(Stored data)
━━━━
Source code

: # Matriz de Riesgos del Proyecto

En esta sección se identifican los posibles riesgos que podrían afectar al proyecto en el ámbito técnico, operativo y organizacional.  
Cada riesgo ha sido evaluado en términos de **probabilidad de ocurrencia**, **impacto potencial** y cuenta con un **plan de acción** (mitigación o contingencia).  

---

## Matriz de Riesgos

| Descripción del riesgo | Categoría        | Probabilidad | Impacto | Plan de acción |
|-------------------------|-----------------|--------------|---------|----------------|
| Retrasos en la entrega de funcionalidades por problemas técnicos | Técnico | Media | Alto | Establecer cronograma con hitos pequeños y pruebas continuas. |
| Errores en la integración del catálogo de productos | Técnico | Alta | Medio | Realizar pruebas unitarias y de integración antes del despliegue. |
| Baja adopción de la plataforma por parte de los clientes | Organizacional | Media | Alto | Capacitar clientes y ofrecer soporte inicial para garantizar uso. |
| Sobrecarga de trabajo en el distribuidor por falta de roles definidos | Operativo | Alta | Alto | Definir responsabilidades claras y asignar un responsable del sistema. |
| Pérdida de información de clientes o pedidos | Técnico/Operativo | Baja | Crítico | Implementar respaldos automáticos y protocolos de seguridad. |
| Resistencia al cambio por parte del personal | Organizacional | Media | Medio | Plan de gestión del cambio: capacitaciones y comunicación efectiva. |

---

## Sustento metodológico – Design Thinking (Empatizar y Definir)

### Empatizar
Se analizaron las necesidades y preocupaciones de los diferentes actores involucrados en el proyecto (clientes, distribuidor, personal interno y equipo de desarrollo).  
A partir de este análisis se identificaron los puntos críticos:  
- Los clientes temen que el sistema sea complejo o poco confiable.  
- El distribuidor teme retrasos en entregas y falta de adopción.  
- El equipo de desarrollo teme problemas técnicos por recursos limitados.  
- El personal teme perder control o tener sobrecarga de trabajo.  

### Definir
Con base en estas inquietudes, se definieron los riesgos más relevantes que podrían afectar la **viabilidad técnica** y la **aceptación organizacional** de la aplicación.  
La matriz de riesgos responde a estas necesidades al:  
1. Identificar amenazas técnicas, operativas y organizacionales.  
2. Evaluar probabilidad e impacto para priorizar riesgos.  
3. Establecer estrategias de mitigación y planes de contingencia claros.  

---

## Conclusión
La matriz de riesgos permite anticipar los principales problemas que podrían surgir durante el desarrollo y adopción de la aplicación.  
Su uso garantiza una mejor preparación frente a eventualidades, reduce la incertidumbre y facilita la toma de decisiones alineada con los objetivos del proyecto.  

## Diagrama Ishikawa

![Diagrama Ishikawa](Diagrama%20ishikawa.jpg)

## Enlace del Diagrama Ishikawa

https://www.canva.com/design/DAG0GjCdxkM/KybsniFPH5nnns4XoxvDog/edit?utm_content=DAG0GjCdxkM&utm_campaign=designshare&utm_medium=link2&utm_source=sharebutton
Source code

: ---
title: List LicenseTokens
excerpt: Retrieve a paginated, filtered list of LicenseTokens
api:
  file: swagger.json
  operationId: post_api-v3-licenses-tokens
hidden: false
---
━━━━
__What to produce__
Give every line of the records between the line containing "Riesgos del Proyecto" and the line containing "## Sustento metodológico", inclusive, as a JSON list of strings with one string per line. Leave out blank lines.

__Result for this exercise__
[
  ": # Matriz de Riesgos del Proyecto",
  "En esta sección se identifican los posibles riesgos que podrían afectar al proyecto en el ámbito técnico, operativo y organizacional.  ",
  "Cada riesgo ha sido evaluado en términos de **probabilidad de ocurrencia**, **impacto potencial** y cuenta con un **plan de acción** (mitigación o contingencia).  ",
  "---",
  "## Matriz de Riesgos",
  "| Descripción del riesgo | Categoría        | Probabilidad | Impacto | Plan de acción |",
  "|-------------------------|-----------------|--------------|---------|----------------|",
  "| Retrasos en la entrega de funcionalidades por problemas técnicos | Técnico | Media | Alto | Establecer cronograma con hitos pequeños y pruebas continuas. |",
  "| Errores en la integración del catálogo de productos | Técnico | Alta | Medio | Realizar pruebas unitarias y de integración antes del despliegue. |",
  "| Baja adopción de la plataforma por parte de los clientes | Organizacional | Media | Alto | Capacitar clientes y ofrecer soporte inicial para garantizar uso. |",
  "| Sobrecarga de trabajo en el distribuidor por falta de roles definidos | Operativo | Alta | Alto | Definir responsabilidades claras y asignar un responsable del sistema. |",
  "| Pérdida de información de clientes o pedidos | Técnico/Operativo | Baja | Crítico | Implementar respaldos automáticos y protocolos de seguridad. |",
  "| Resistencia al cambio por parte del personal | Organizacional | Media | Medio | Plan de gestión del cambio: capacitaciones y comunicación efectiva. |",
  "---",
  "## Sustento metodológico – Design Thinking (Empatizar y Definir)"
]